Other men who were weaker and less skilled at hunting learned to live off the conservatives by showing up for the nightly B-B-Q's and doing the sewing, fetching, and hair dressing. This was the beginning of the Liberal

Some of these liberal men eventually evolved into women. The rest became known as girliemen.

Some noteworthy liberal achievements include the domestication of cats, the
invention of group therapy, group hugs, and the concept of Democratic voting to decide how to divide the meat and beer that conservatives provided.

Over the years conservatives came to be symbolized by the largest, most powerful land animal on earth, the elephant. Liberals are symbolized by the jackass.

Modern liberals like imported beer (with lime added), but most prefer white wine or imported bottled water. They eat raw fish but like their beef well done. Sushi, tofu, and French food are standard liberal fare.

Another interesting evolutionary side note: most of their women have higher testosterone levels than their men. Most social workers, personal injury
attorneys, journalists, dreamers in Hollywood and group therapists are liberals. Liberals invented the designated hitter rule because it wasn't fair to make the pitcher also bat.

Conservatives drink domestic beer. They eat red meat and still provide for their women. Conservatives are big-game hunters, rodeocowboys,lumberjacks,
construction workers, firemen, medical doctors, police officers, corporate executives, athletes, Marines, and generally anyone who works productively.
Conservatives who own companies hire other conservatives who want to work for a living.

Liberals produce little or nothing. They like to govern the producers and decide what to do with the production. Liberals believe Europeans are more
enlightened than Americans. That is why most of the liberals remained in Europe when conservatives were coming to America. They crept in after the
Wild West was tamed and created a business of trying to get more for

Here ends today's lesson in world history: It should be noted that a Liberal may have a momentary urge to angrily respond to the above before forwarding it.
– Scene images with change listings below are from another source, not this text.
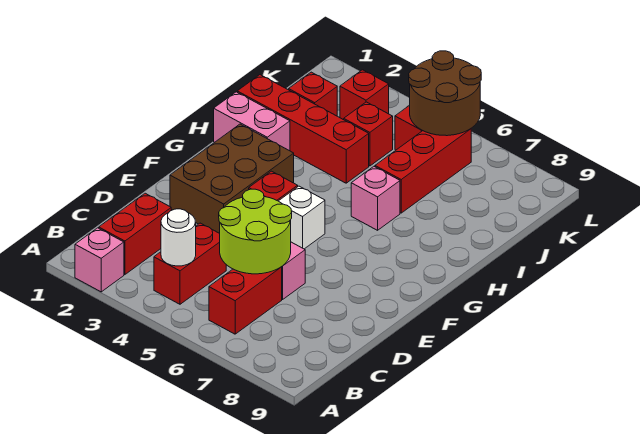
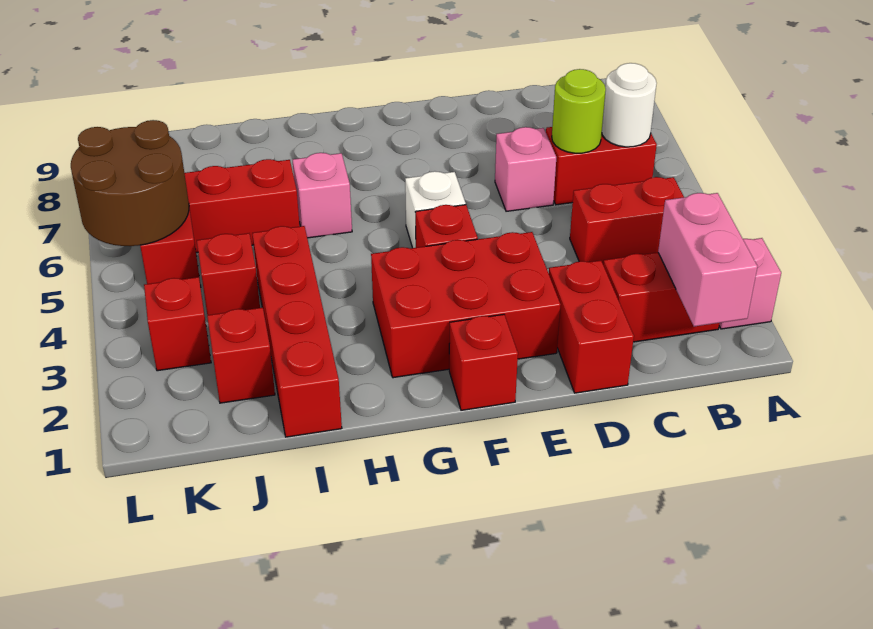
white 1x1 round brick [161,209,196,266] -> white 1x1 round brick moved to [602,63,657,147]
lime 2x2 round brick [219,189,292,274] -> lime 1x1 round brick [552,69,606,153]
none -> red 1x2 brick [549,261,634,393]
brown 2x3 brick [170,124,294,233] -> red 2x3 brick [371,232,561,378]
none -> red 1x1 brick [449,314,518,410]
pink 1x2 brick [214,92,290,151] -> pink 1x2 brick moved to [658,193,758,327]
A Conservative will simply laugh and be so convinced of the absolute
truth of this history that it will be forwarded immediately to other true believers and to more liberals just to piss them off.

The Real Sporer said...

OK, Max I am officially LMFAO, almost to the point of intraclothing urination.

rf,I frequently disagree with the party line, although I unfortunately cannot do it in public anymore.
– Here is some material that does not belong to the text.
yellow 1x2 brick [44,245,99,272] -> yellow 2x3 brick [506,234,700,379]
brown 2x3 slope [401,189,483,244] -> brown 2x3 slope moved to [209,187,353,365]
the problem with Dems is they really haven't been right about anything since the 60s. Even when my instincts lead me, like Bush, into a more caring vision of government-like with Ws prescription drug plan-the Ds attack so vicously that whatever credibility they have on the issue dissolves into just sheer partisan hatred.

Same with environmental issues. Many Republicans underestimate the vulnerability of the ecosystem and its irreplaceable value. But we also can't freeze in the dark because humans have a right to exploit the earth just like any other animal, and we do it better than any other animal. Even as I say this I see that W is preparing to list Polar Bears on the threatened species list. Go W.
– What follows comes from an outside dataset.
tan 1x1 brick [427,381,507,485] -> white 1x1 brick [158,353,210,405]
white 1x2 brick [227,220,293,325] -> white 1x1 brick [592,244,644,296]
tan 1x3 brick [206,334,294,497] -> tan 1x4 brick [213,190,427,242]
AIDS is another area where Republicans got on the bus too late but are now making up for lost time.

The biggest difference between the practical policy differences is Democrats, or more realistically liberals, never get past the process of problem solving. So when I share their objectives, like curtailing AIDS in Africa, the Dem solutions are just utterly impractible or demonstrably failed.

I also agree with the whole 60s crowd. Every problem isn't a crises. Every disagreement doesn't pit good vs. evil and we would be better served if the cranky radicals from the 60s passed from the scene.

Which is why I say, get rid of the "liberal lions" like Ted Kennedy, John Kerry, purge the Clintons (a whole class by themselves that has, especially with Bill, very little to do with ideology) and get some non trial lawyer public servants, like Bill Richardson, Evan Bayh, charge of the Dems, 'cause it isn't good when half the political leadership has utterly lost touch with reality.

the chad said...

Just heard the statistics. The Democrats had a 145 seat House majority during the Ford tenure - and Ford vetoed 66 bills!